Нет, эти бестии, небось, подальше
От человека держатся. Не смеют
На господина своего напасть.
Инстинкт-то есть у них, и чуют, видно,
Что со слоном плохие шутки… Все же
Не худо дерево себе сыскать.
Вон там акации и пальмы веют…
Взберусь-ка на верхушку, так мне будет
Спокойнее, особенно коль мне
Псалом, другой припомнить удалось бы…
(Карабкается на дерево.)
И утро вечера ведь мудренее;
Святая эта истина не раз
Проверена, подтверждена на деле.
(Устраивается поудобнее.)
Отрадно чувствовать такой подъем;
Мышленье благородное дороже
Богатства всякого. На волю Божью
Лишь положись. Он знает, сколько выпить
По силам мне из чаши испытаний;
Ко мне отечески расположен.
(Бросая взгляд на море, со вздохом шепчет.)
Нельзя сказать лишь, чтоб он был расчетлив!
Стан марокканцев на границе пустыни. Ночь. Возле сторожевого огня отдыхают Воины.
Раб (выбегает, рвет на себе волосы)
Второй (выбегая и разрывая на себе одежды)
Нет одежд царя священных!
Надсмотрщик (вбегая)
Всыплю палок сто по пяткам
Всем, кто не отыщет вора!
Воины садятся на коней и скачут в разные стороны.
Купы деревьев – акаций и пальм. Утренняя заря. Пер Гюнт с обломанной веткой в руках сидит на дереве, отбиваясь от обезьян.
Пер Гюнт
Из рук вон! Неприятнейшая ночь!
(Отмахиваясь.)
Опять? Ах, черт! Швыряется плодами!
И не плодами, а черт знает чем!
Ведь экое животное какое!..
Хоть и написано: «Борись и бодрствуй»,
Но я, ей-богу, больше не способен;
Устал, ослаб.
(Потревоженный снова, нетерпеливо.)
Нет, надо положить
Такому безобразию конец.
Поймать бы хоть одну из этих бестий,
Повесить, ободрать, да на себя
Лохматую приладить шкуру, – пусть бы
Подумали, что я из их породы…
Ох, что мы, люди, в мире? Лишь песчинки.
Приспособляться надо понемножку;
С волками жить – по-волчьи выть… Опять!
Их тут не оберешься. Так и лезут.
Пошли! Кыш, кыш! Совсем взбесились, право!

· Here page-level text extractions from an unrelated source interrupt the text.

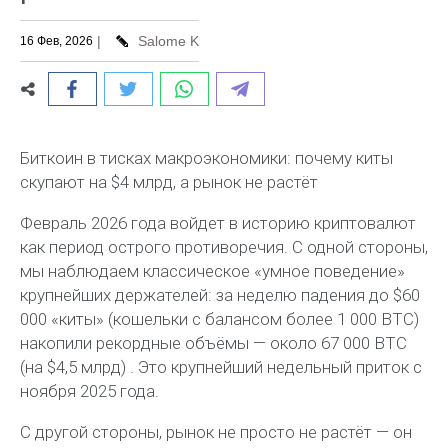
|
Salome K
16 Фев, 2026
Биткоин в тисках макроэкономики: почему киты
скупают на $4 млрд, а рынок не растёт
Февраль 2026 года войдет в историю криптовалют
как период острого противоречия. С одной стороны,
мы наблюдаем классическое «умное поведение»
крупнейших держателей: за неделю падения до $60
000 «киты» (кошельки с балансом более 1 000 BTC)
накопили рекордные объёмы — около 67 000 BTC
(на $4,5 млрд) . Это крупнейший недельный приток с
ноября 2025 года.
С другой стороны, рынок не просто не растёт — он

Ах, будь теперь при мне тот хвост поддельный,
Иль что-нибудь, что придавало б сходство
Известное с животным!.. Ну, скажите, —
Затеяли возню над головою!..
(Смотрит вверх.)
Старик набрал пригоршни грязи… Ух!
(В испуге съеживается и с минуту сидит молча.)
Обезьяна делает движение; Пер Гюнт начинает манить и уговаривать ее, как собаку.
Пер Гюнт
А, это ты, Барбосик? Ну, ты славный!
С тобой добром поладить можно. Полно,
Ведь ты не бросишь, нет? Ну разве можно!
Ведь это я. Фью-фью! Твой старый друг.
Ам-ам! По-твоему умею, видишь?
Мы старые знакомые с тобой.
Да, да; и сахару получишь, только…
Скотина! Так-таки и залепил!..
Какая гадость!.. А быть может, впрочем,
Она съедобна?… Гм… не разберешь…
Но вкус зависит больше от привычки.
Какой это мыслитель раз сказал:
«Плюю и на привычку уповая»?
За стариком и молодежь!..
(Отмахиваясь.)
Пошли!
Нет, это уж из рук вон: царь природы
И вынужден… На помощь! Караул!
Беда со старым, с малыми же вдвое!
Скалистая возвышенность с видом на пустыню. По одну сторону ущелье с пещерой. Раннее утро.
Вор и Укрыватель в ущелье с украденными царским конем и одеждами. Конь, в богатой сбруе и под роскошным седлом, привязан к камню. Вдали видны всадники.
Вор
Копья и пики
Блещут вдали,
Острые жала
Точат свои!
Укрыватель
Головы наши
С плеч полетят,
Алою кровью
Прах напоят!
Вор (складывая руки на груди)
Вор был отец мой, —
Сын его – тать!
Укрыватель
Мой – укрыватель, —
Мне – укрывать!
Вор
Жребий неси свой,
Будь сам собой!
Укрыватель (прислушиваясь)
Слышу шаги я
Там за скалой…
Вор
Ох, поразит нас,
Чую я, рок!
Укрыватель
Дай улизнуть нам,
Мощный пророк!
(Бегут, бросив в ущелье краденое. Всадники исчезают вдали.)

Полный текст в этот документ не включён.